Christians and Muslims face tension in Indonesia

Mennonite Central Committee
Saturday, 24 June 2000

JAKARTA, Indonesia -- "'A time is coming when anyone who kills you will think he is offering a service to God.' Those words from John 16 (NIV) sound very different when read to an Indonesian congregation," said Duane Ruth-Heffelbower, director of peace programs, Mennonite Central Committee (MCC) Indonesia. "Jesus' words are coming true on a regular basis here." During the past two years, violence between Christians and Muslims has spread rapidly among the islands of the world's largest archipelago.

Violent conflict between religious groups is relatively new to Indonesia. Although 90 percent of Indonesians describe themselves as Muslim, the country maintained tolerance and intra-religious harmony for decades.

Tensions began in 1999 over a fare dispute between a Muslim migrant and a Christian driver in Ambon, the provincial capital of the Moluccas, a group of about 1,000 eastern Indonesian islands. The Moluccan Islands have since become a hotbed of religious conflict, and 3,000 people have been killed in related fighting over the past 18 months.

Hostility spread to a number of provinces, mainly in eastern Indonesia, home to a majority of the country's Christians. Thousands of Muslim guerrilla fighters from other islands are attacking Christian villages in the Moluccas and Sulawesi in what they have declared to be a jihad (holy war).

Further contributing to the violence are separatist movements in the provinces of Aceh and West Papua (formerly Irian Jaya) and counter-independence militias generally recognized as being sponsored by elements of the Indonesian military. It was militias like these that launched a scorched-earth approach to East Timor's vote for independence last year. The new Indonesian government has been working hard, and so far successfully, to head off international support for any new independence movements.

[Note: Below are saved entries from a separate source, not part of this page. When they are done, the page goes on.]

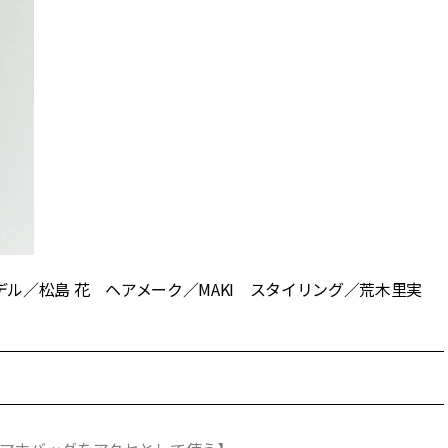
 モデル／松島 花 ヘアメーク／MAKI スタイリング／荒木里実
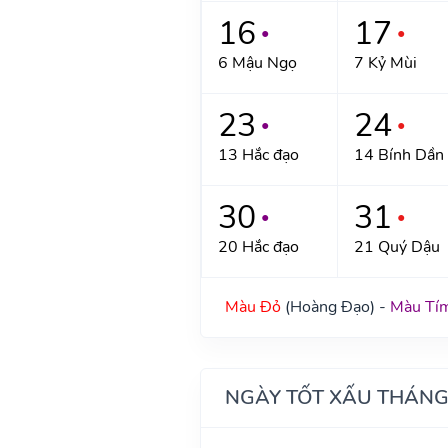
16
17
●
●
6 Mậu Ngọ
7 Kỷ Mùi
23
24
●
●
13 Hắc đạo
14 Bính Dần
30
31
●
●
20 Hắc đạo
21 Quý Dậu
Màu Đỏ
(Hoàng Đạo) -
Màu Tí
NGÀY TỐT XẤU THÁNG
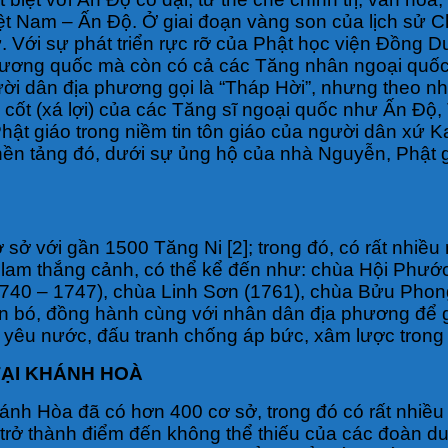
iệt Nam – Ấn Độ. Ở giai đoạn vàng son của lịch sử 
. Với sự phát triển rực rỡ của Phật học viện Đồng 
a vương quốc mà còn có cả các Tăng nhân ngoại quốc.
ời dân địa phương gọi là “Tháp Hời”, nhưng theo n
i cốt (xá lợi) của các Tăng sĩ ngoại quốc như Ấn Độ,
ủa Phật giáo trong niềm tin tôn giáo của người dân 
nền tảng đó, dưới sự ủng hộ của nhà Nguyễn, Phật gi
 với gần 1500 Tăng Ni [2]; trong đó, có rất nhiều n
h lam thắng cảnh, có thể kể đến như: chùa Hội Phư
1740 – 1747), chùa Linh Sơn (1761), chùa Bửu Ph
n bó, đồng hành cùng với nhân dân địa phương để gìn
n yêu nước, đấu tranh chống áp bức, xâm lược trong 
TẠI KHÁNH HOÀ
nh Hòa đã có hơn 400 cơ sở, trong đó có rất nhiều n
trở thành điểm đến không thể thiếu của các đoàn du 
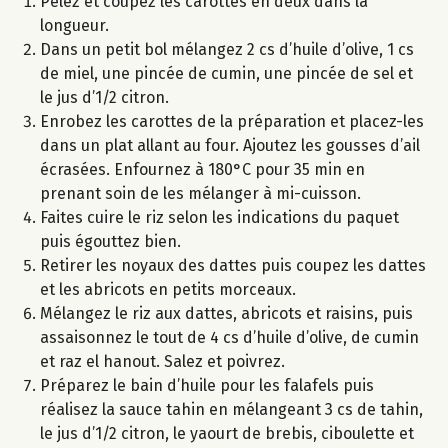
Pelez et coupez les carottes en deux dans la
longueur.
Dans un petit bol mélangez 2 cs d’huile d’olive, 1 cs
de miel, une pincée de cumin, une pincée de sel et
le jus d’1/2 citron.
Enrobez les carottes de la préparation et placez-les
dans un plat allant au four. Ajoutez les gousses d’ail
écrasées. Enfournez à 180°C pour 35 min en
prenant soin de les mélanger à mi-cuisson.
Faites cuire le riz selon les indications du paquet
puis égouttez bien.
Retirer les noyaux des dattes puis coupez les dattes
et les abricots en petits morceaux.
Mélangez le riz aux dattes, abricots et raisins, puis
assaisonnez le tout de 4 cs d’huile d’olive, de cumin
et raz el hanout. Salez et poivrez.
Préparez le bain d’huile pour les falafels puis
réalisez la sauce tahin en mélangeant 3 cs de tahin,
le jus d’1/2 citron, le yaourt de brebis, ciboulette et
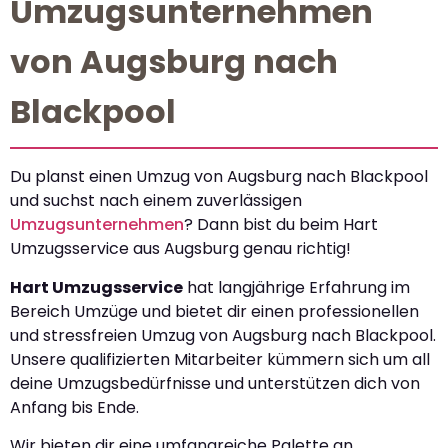
Umzugsunternehmen
von Augsburg nach
Blackpool
Du planst einen Umzug von Augsburg nach Blackpool
und suchst nach einem zuverlässigen
Umzugsunternehmen
? Dann bist du beim Hart
Umzugsservice aus Augsburg genau richtig!
Hart Umzugsservice
hat langjährige Erfahrung im
Bereich Umzüge und bietet dir einen professionellen
und stressfreien Umzug von Augsburg nach Blackpool.
Unsere qualifizierten Mitarbeiter kümmern sich um all
deine Umzugsbedürfnisse und unterstützen dich von
Anfang bis Ende.
Wir bieten dir eine umfangreiche Palette an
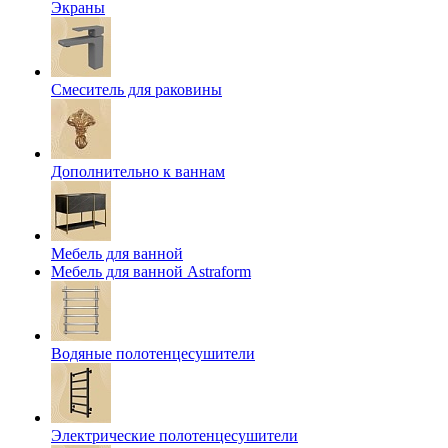
Экраны
Смеситель для раковины
Дополнительно к ваннам
Мебель для ванной
Мебель для ванной Astraform
Водяные полотенцесушители
Электрические полотенцесушители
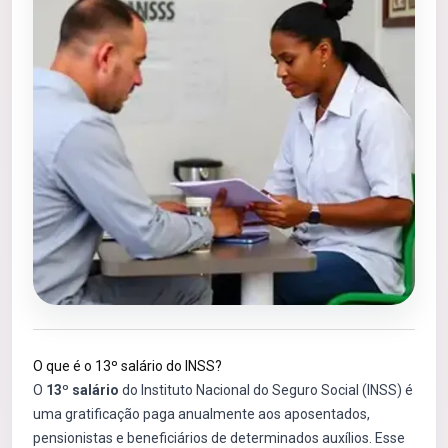
O que é o 13º salário do INSS?
O
13º salário
do Instituto Nacional do Seguro Social (INSS) é
uma gratificação paga anualmente aos aposentados,
pensionistas e beneficiários de determinados auxílios. Esse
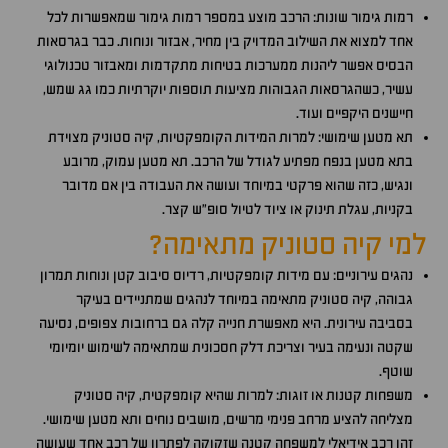
רמות גימור שונות: הרכב מוצע במספר רמות גימור שמאפשרות לכל
אחד למצוא את השילוב המדויק בין מחיר, אבזור ונוחות. כבר בגרסאות
הבסיס אפשר ליהנות ממערכות בטיחות מתקדמות ומאבזור טכנולוגי
עשיר, כשהגרסאות הגבוהות מציעות תוספות יוקרתיות כמו גג שמש,
חיישנים היקפיים ועוד.
תא מטען שימושי: למרות המידות הקומפקטיות, קיה סטוניק מצוידת
בתא מטען בנפח מפתיע לגודל של הרכב. תא מטען עמוק, מרובע
ונגיש, כזה שהוא פרקטי במיוחד ועושה את העבודה בין אם מדובר
בקניות, עגלת תינוק או ציוד לטיול סופ"ש קצר.
למי קיה סטוניק מתאימה?
נהגים עירוניים: עם מידות קומפקטיות, רדיוס סיבוב קטן ונוחות תמרון
גבוהה, קיה סטוניק מתאימה במיוחד לנהגים שמתניידים בעיקר
בסביבה עירונית. היא מאפשרת חנייה קלה גם ברחובות צפופים, נסיעה
שקטה ונעימה בעיר וצריכת דלק חסכונית שמתאימה לשימוש יומיומי
שוטף.
משפחות קטנות או זוגות: למרות שהיא קומפקטית, קיה סטוניק
מצליחה להציע מרחב פנימי מרשים, מושבים נוחים ותא מטען שימושי.
זהו רכב אידיאלי למשפחה קטנה שזקוקה לפתרון של רכב אחד שעושה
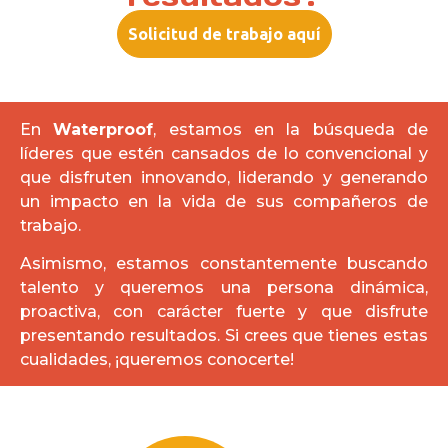
Solicitud de trabajo aquí
En
Waterproof
, estamos en la búsqueda de
líderes que estén cansados de lo convencional y
que disfruten innovando, liderando y generando
un impacto en la vida de sus compañeros de
trabajo.
Asimismo, estamos constantemente buscando
talento y queremos una persona dinámica,
proactiva, con carácter fuerte y que disfrute
presentando resultados. Si crees que tienes estas
cualidades, ¡queremos conocerte!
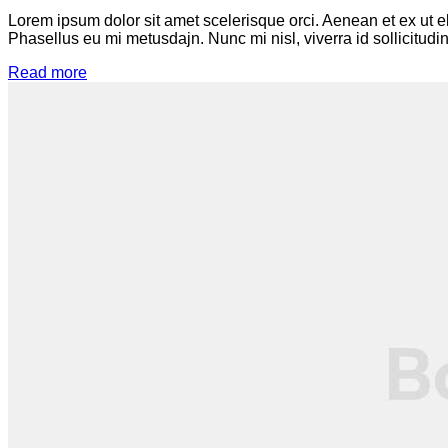
Lorem ipsum dolor sit amet scelerisque orci. Aenean et ex ut e
Phasellus eu mi metusdajn. Nunc mi nisl, viverra id sollicitudin
Read more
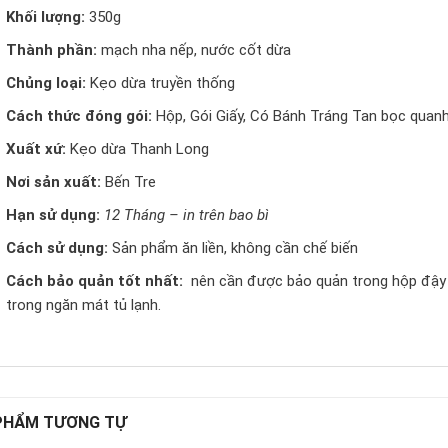
Khối lượng:
350g
Thành phần:
mạch nha nếp, nước cốt dừa
Chủng loại:
Kẹo dừa truyền thống
Cách thức đóng gói:
Hộp, Gói Giấy, Có Bánh Tráng Tan bọc quanh
Xuất xứ:
Kẹo dừa Thanh Long
Nơi sản xuất:
Bến Tre
Hạn sử dụng:
12 Tháng – in trên bao bì
Cách sử dụng:
Sản phẩm ăn liền, không cần chế biến
Cách bảo quản tốt nhất:
nên cần được bảo quản trong hộp đậy k
trong ngăn mát tủ lạnh.
PHẨM TƯƠNG TỰ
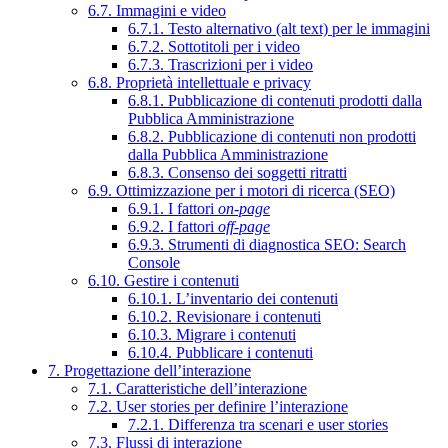
6.7. Immagini e video
6.7.1. Testo alternativo (alt text) per le immagini
6.7.2. Sottotitoli per i video
6.7.3. Trascrizioni per i video
6.8. Proprietà intellettuale e privacy
6.8.1. Pubblicazione di contenuti prodotti dalla
Pubblica Amministrazione
6.8.2. Pubblicazione di contenuti non prodotti
dalla Pubblica Amministrazione
6.8.3. Consenso dei soggetti ritratti
6.9. Ottimizzazione per i motori di ricerca (SEO)
6.9.1. I fattori
on-page
6.9.2. I fattori
off-page
6.9.3. Strumenti di diagnostica SEO: Search
Console
6.10. Gestire i contenuti
6.10.1. L’inventario dei contenuti
6.10.2. Revisionare i contenuti
6.10.3. Migrare i contenuti
6.10.4. Pubblicare i contenuti
7. Progettazione dell’interazione
7.1. Caratteristiche dell’interazione
7.2. User stories per definire l’interazione
7.2.1. Differenza tra scenari e user stories
7.3. Flussi di interazione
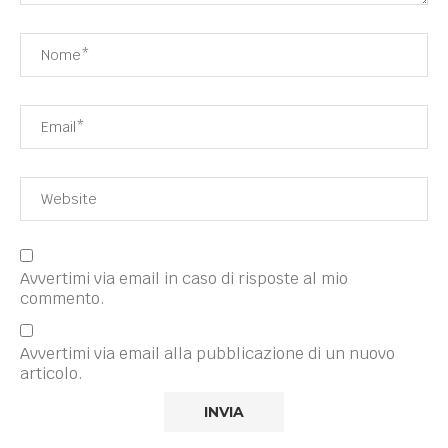
Avvertimi via email in caso di risposte al mio
commento.
Avvertimi via email alla pubblicazione di un nuovo
articolo.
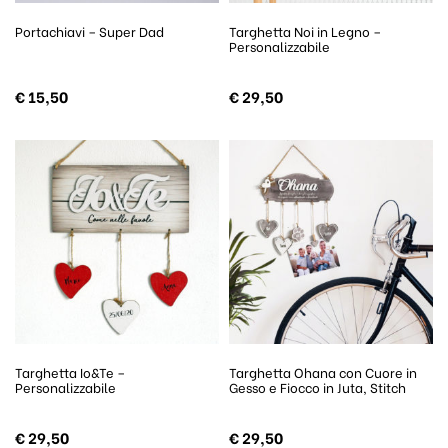
Portachiavi – Super Dad
Targhetta Noi in Legno –
Personalizzabile
€
15,50
€
29,50
Targhetta Io&Te –
Targhetta Ohana con Cuore in
Personalizzabile
Gesso e Fiocco in Juta, Stitch
€
29,50
€
29,50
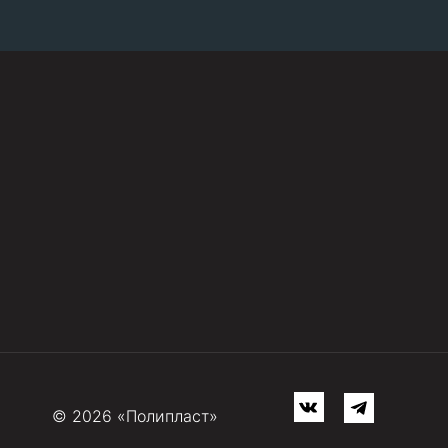
© 2026 «Полипласт»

This nation of 250 tribal languages and very little naturally holding it together is facing a critical period. The basic question is whether Indonesia will be a large, pluralistic nation, or a confederation of small states, each permitting only a narrow cultural expression. The need to increase local autonomy to accommodate varying cultural and religious expressions can be easily exploited by those more interested in power. "With a history of strong central colonial and national control, the new freedom to express aspirations for local control is a heady mix of dangerous excitement," said Ruth-Heffelbower.

As one of the endangered minorities, Christians in Indonesia are in favor of pluralism. They are involved with Muslims who seek nonviolent alternatives in a variety of initiatives aimed at allowing people of different backgrounds to live together. MCC supports some of these initiatives. Among the Christian groups in Indonesia are 80,000 people who are members of Mennonite World Conference (MWC), including MWC's current president.